Another year a pair of chickadees used their dainty little beaks to hollow out a nest in an even more rotten branch of the box elder. These two chickadees were individually recognizable-the female had lost her tail, probably to a predator–it was only a couple of millimeters long when I first noticed her, and grew back very slowly. The male had some scar tissue next to one eye that made the little feathers growing on it come in backward, giving his face a sort of funky look.
These chickadees and I became friends–I started setting mealworms out for them in a little acrylic window feeder, and they quickly learned to fly in the moment I appeared at the window. That spring they were as intent on looking into my window at me as I was at looking out the window at them.
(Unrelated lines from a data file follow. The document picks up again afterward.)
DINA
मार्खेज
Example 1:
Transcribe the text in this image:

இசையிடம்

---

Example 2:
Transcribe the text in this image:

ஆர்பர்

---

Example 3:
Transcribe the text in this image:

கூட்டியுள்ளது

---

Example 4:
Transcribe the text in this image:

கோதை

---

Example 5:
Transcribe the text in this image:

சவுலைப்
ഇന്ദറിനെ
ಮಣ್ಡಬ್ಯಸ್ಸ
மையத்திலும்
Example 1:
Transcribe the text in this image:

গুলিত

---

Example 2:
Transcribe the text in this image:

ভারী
A few more big limbs of the box elder have died since then, and sometimes we wonder if it isn’t time to chop it down. But this won’t be the year, because suddenly, out of the blue, my box elder has become the tree of choice for a pair of Pileated Woodpeckers. Every day for the past week I’ve been able to see both the male and the female chiseling away at one particularly rotten limb.
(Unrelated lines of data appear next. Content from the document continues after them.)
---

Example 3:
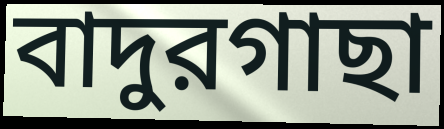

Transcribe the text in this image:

বাদুরগাছা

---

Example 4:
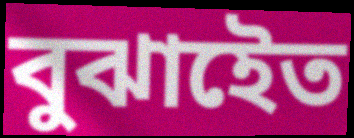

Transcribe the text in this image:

বুঝাইেত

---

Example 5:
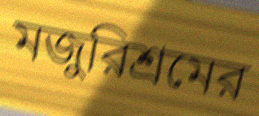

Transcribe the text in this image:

মজুরিশ্রমের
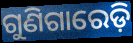
ଗୁଣିଗାରେଡ଼ି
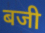
बजी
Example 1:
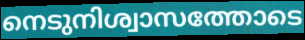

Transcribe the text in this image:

നെടുനിശ്വാസത്തോടെ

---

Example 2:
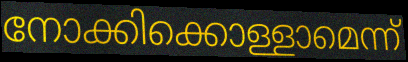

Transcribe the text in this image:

നോക്കിക്കൊള്ളാമെന്ന്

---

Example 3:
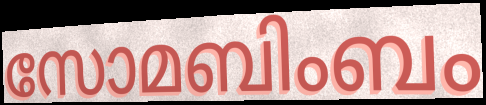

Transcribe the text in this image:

സോമബിംബം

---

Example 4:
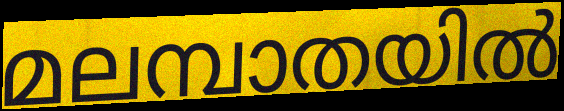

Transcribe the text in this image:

മലമ്പാതയിൽ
So far they’ve made a good start on three different holes before discovering some flaw. In once case the wood was too rotten and a big chunk fell out, making the hole misshapen and way too big. In another case the wood wasn’t rotten enough, and they couldn’t scoop out decayed sawdust from the inside after chiseling out a beak’s length of hard stuff. These false starts aren’t a total waste of energy for them, since they are getting their food out of the wood even as they hammer into it. And when they’re not here, squirrels gather at the diggings, to lap at sap or something they find really interesting.
I don’t know if the third hole–the one the pileateds are working on now–will pan out or if they’ll start yet another one, or if they’ll even finally abandon the tree and look elsewhere for housing, but right now I’m in heaven watching them less than four feet from my face through the window. This dear old box elder is reaching the end of its days, but it’s sure going out with style and grace, giving itself to nurture and shelter one of the most splendid birds on the planet.